Esoknya, saya dan Bertran berangkat ke UTD Fatmawati. Sayang seribu sayang, darah si ibu tak memenuhi syarat. Deg. Hati pun mencelos. Sedih. Tapi saya yakin pasti ada jalan. Benar. Saat duduk termangu, seorang lelaki memasuki ruangan UTD, hendak mendonorkan darahnya. “Golongan O, Pak? Buat anak saya, ya, Pak. Boleh?” Saya langsung memberondongnya. Hati saya pun berbunga saat lelaki itu mengangguk. Saking senangnya, saya sampai jatuh waktu jalan mengurus berkas ke ruangan lain. Sampai enggak lihat jalan.
Bertran didiagnosis menderita talasemia saat berusia 11 tahun. Tentu kaget saat kami diberi tahu dokter. Tak ada riwayat keluarga dengan sakit seperti ini. Mantan suami saya memang masih terbilang keluarga dekat. Kata dokter, kemungkinan hubungan keluarga ini yang memunculkan kelainan genetik.
Tak hanya talasemia.

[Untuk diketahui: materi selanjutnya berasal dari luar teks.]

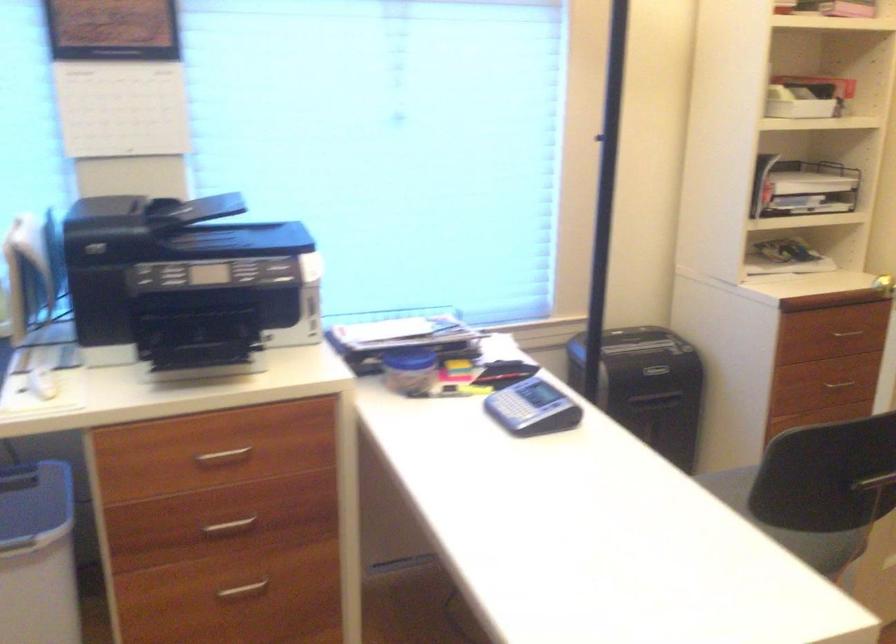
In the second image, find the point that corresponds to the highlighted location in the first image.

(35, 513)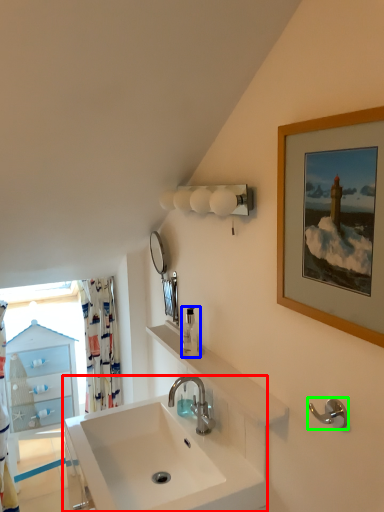
Question: Considering the real-world distances, which object is farthest from sink (highlighted by a red box)? soap dispenser (highlighted by a blue box) or towel bar (highlighted by a green box)?

Choices:
 (A) soap dispenser
 (B) towel bar

Answer: (B)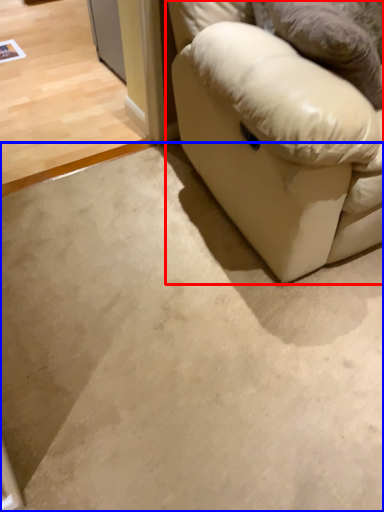
Question: Which of the following is the closest to the observer, studio couch (highlighted by a red box) or concrete (highlighted by a blue box)?

Choices:
 (A) studio couch
 (B) concrete

Answer: (A)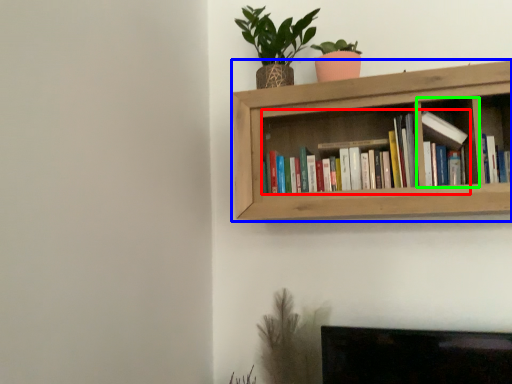
Question: Estimate the real-world distances between objects in this image. Which object is farther from book (highlighted by a red box), shelf (highlighted by a blue box) or cabinet (highlighted by a green box)?

Choices:
 (A) shelf
 (B) cabinet

Answer: (B)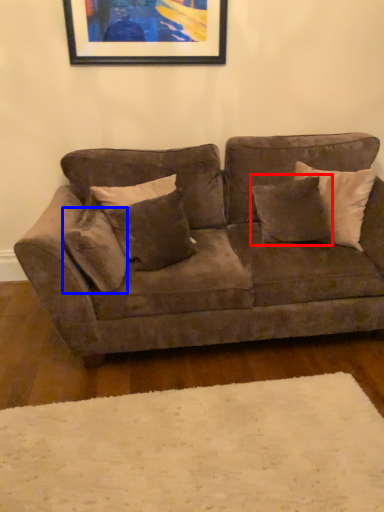
Question: Which point is further to the camera, pillow (highlighted by a red box) or pillow (highlighted by a blue box)?

Choices:
 (A) pillow
 (B) pillow

Answer: (A)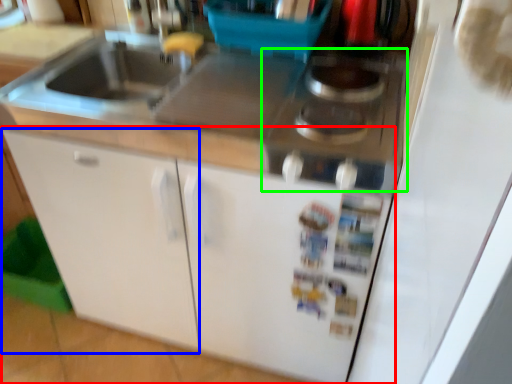
Question: Which object is positioned farthest from cabinetry (highlighted by a red box)? Select from cabinetry (highlighted by a blue box) and gas stove (highlighted by a green box).

Choices:
 (A) cabinetry
 (B) gas stove

Answer: (B)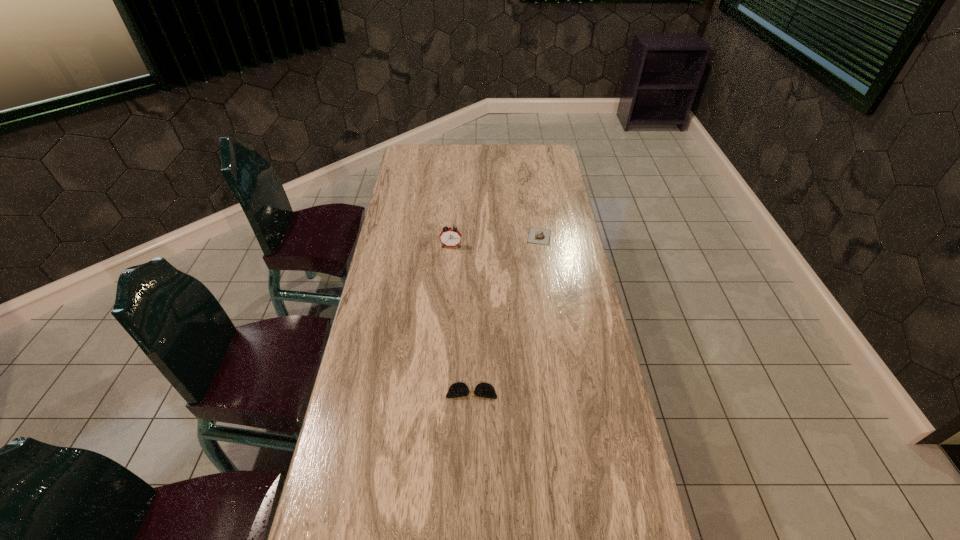
Image resolution: width=960 pixels, height=540 pixels. I want to click on empty location between the spectacles and the alarm clock, so click(x=462, y=319).

Locate an element on the screen. This screenshot has height=540, width=960. free space that is in between the shortest object and the rightmost object is located at coordinates (505, 314).

This screenshot has width=960, height=540. I want to click on vacant space that's between the garlic and the shortest object, so click(505, 314).

I want to click on unoccupied area between the tallest object and the garlic, so click(x=495, y=241).

You are a GUI agent. You are given a task and a screenshot of the screen. Output one action in this format:
    pyautogui.click(x=<x>, y=<y>)
    Task: Click on the second closest object to the rightmost object
    
    Given the screenshot: What is the action you would take?
    pyautogui.click(x=485, y=390)

Identify the location of the second closest object to the spectacles. The height and width of the screenshot is (540, 960). (535, 236).

Image resolution: width=960 pixels, height=540 pixels. Identify the location of vacant space that satisfies the following two spatial constraints: 1. on the clock face of the spectacles; 2. on the left side of the alarm clock. (441, 392).

You are a GUI agent. You are given a task and a screenshot of the screen. Output one action in this format:
    pyautogui.click(x=<x>, y=<y>)
    Task: Click on the free location that satisfies the following two spatial constraints: 1. on the clock face of the alarm clock; 2. on the left side of the nearest object
    The image size is (960, 540).
    Given the screenshot: What is the action you would take?
    pyautogui.click(x=441, y=392)

This screenshot has width=960, height=540. In order to click on vacant space that satisfies the following two spatial constraints: 1. on the clock face of the alarm clock; 2. on the right side of the spectacles in this screenshot , I will do `click(441, 392)`.

I want to click on vacant space that satisfies the following two spatial constraints: 1. on the clock face of the alarm clock; 2. on the right side of the shortest object, so click(x=441, y=392).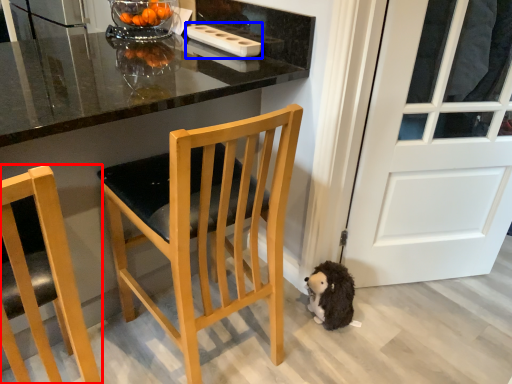
Question: Among these objects, which one is farthest to the camera, chair (highlighted by a red box) or appliance (highlighted by a blue box)?

Choices:
 (A) chair
 (B) appliance

Answer: (B)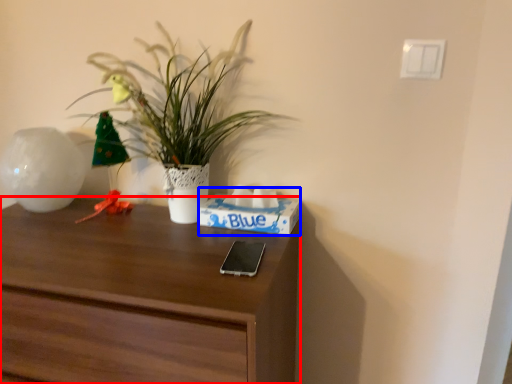
Question: Among these objects, which one is nearest to the camera, desk (highlighted by a red box) or shoe box (highlighted by a blue box)?

Choices:
 (A) desk
 (B) shoe box

Answer: (A)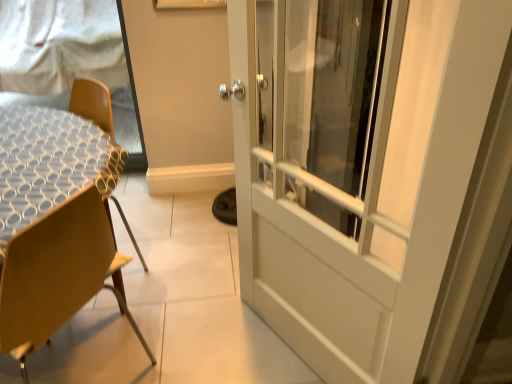
Image resolution: width=512 pixels, height=384 pixels. What are the coordinates of `vacant space to the right of white textured table at left` in the screenshot? It's located at (170, 269).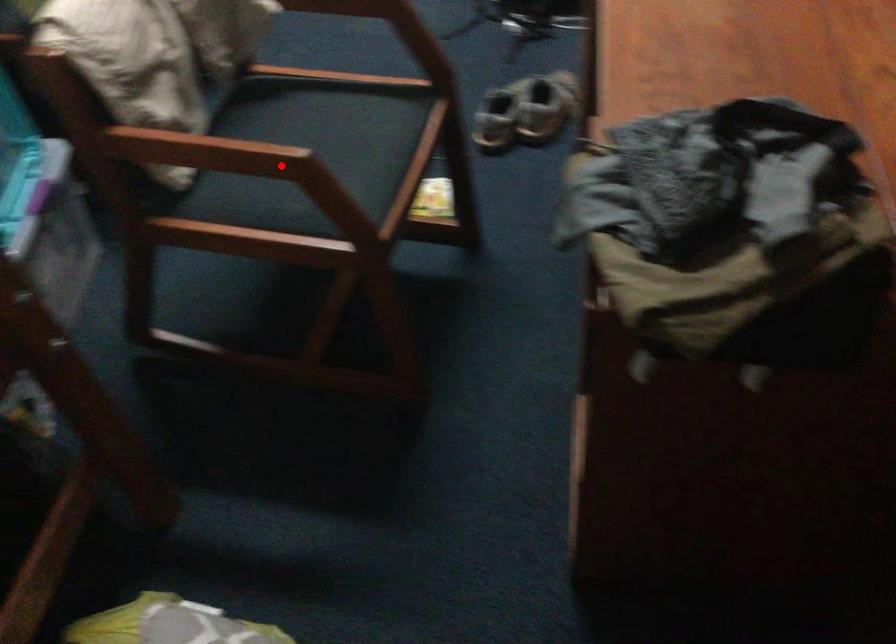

Bertran juga menyandang anemia aplastik, kombinasi yang kompleks, yang membuat tubuhnya tak sanggup memproduksi trombosit—sel pembeku darah. Sedikit saja terjadi perdarahan, maka darah akan terus mengalir. Saat kelas II sekolah menengah pertama, ia mengalami perdarahan hebat. Aktivitas yang melelahkan dan makanan yang mengandung terlalu banyak zat kimia berisiko memicu perdarahan yang tak kunjung henti. Bertran pun kerap menjadi sasaran olok-olok teman sekolah, yang bikin hati makin nelangsa.
Situasi pandemi Covid-19, yang membuat banyak orang tinggal di rumah, membuat pencarian darah donor menjadi tantangan tersendiri.
Rastaria Tarigan
Dengan berat hati, saya memutuskan agar Bertran berhenti sekolah. Di rumah di Tanah Kusir, Jakarta Selatan, ia bisa lebih menjaga aktivitas, makan, dan kebersihan. Saya juga berhenti dari pekerjaan sebagai staf administrasi di koperasi. Saya memilih melayani pesanan makanan dan menjual kue. Mantan suami, yang meninggalkan kami sejak Bertran kecil, tak pernah memberi bantuan nafkah.
Saya sendirian menghidupi keluarga. Anak pertama kini menjadi tenaga administrasi di rumah sakit, yang kedua perawat, yang ketiga nge-Grab, dan yang keempat Bertran. BPJS, juga bantuan Yayasan Thalassemia, banyak membantu biaya pengobatan Bertran.
Menjaga kesehatan dan kebersihan adalah menu seharihari keluarga kami. Jadi, bukan hanya saat wabah Covid-19 ini. Kakak-kakak Bertran juga harus menjaga jangan sampai Bertran terkena flu. Mencuci tangan dan menjaga jarak kalau sedang tak enak badan, itu sudah biasa. Seprai dan baju, semua dicuci setiap hari. Temulawak, kunyit, dan air perasan daun pepaya adalah suplemen penambah stamina yang diminum setiap hari.
Apalagi pada masa sehabis transfusi. Biasanya ada perubahan sifat yang terjadi selama seminggu setelah transfusi. Pernah Bertran jadi uring-uringan. Pernah juga jadi superramah. Kali lain dia jadi suka musik yang belum pernah didengar. Pernah pula dia mendadak alergi dan gatal. Apakah itu bawaan sifat pendonor darah? Kami mana tahu. Yang penting anak saya sehat.
Bertran mengisi hari-harinya dengan saya, mengantar pesanan kue ke toko di sekitar rumah. Meski begitu, ia tetap punya banyak teman. Melalui telepon seluler, dia mengobrol dengan sesama kawan penyandang talasemia di berbagai daerah. Dulu banyak, tapi sekarang tinggal sedikit. Kata Bertran: “Udah pada lewat.” Ada satu kawannya, sesama penderita talasemia, yang sudah berusia hampir 20 tahun dan kini sudah bekerja. “Dia itu teman yang jadi penyemangat.”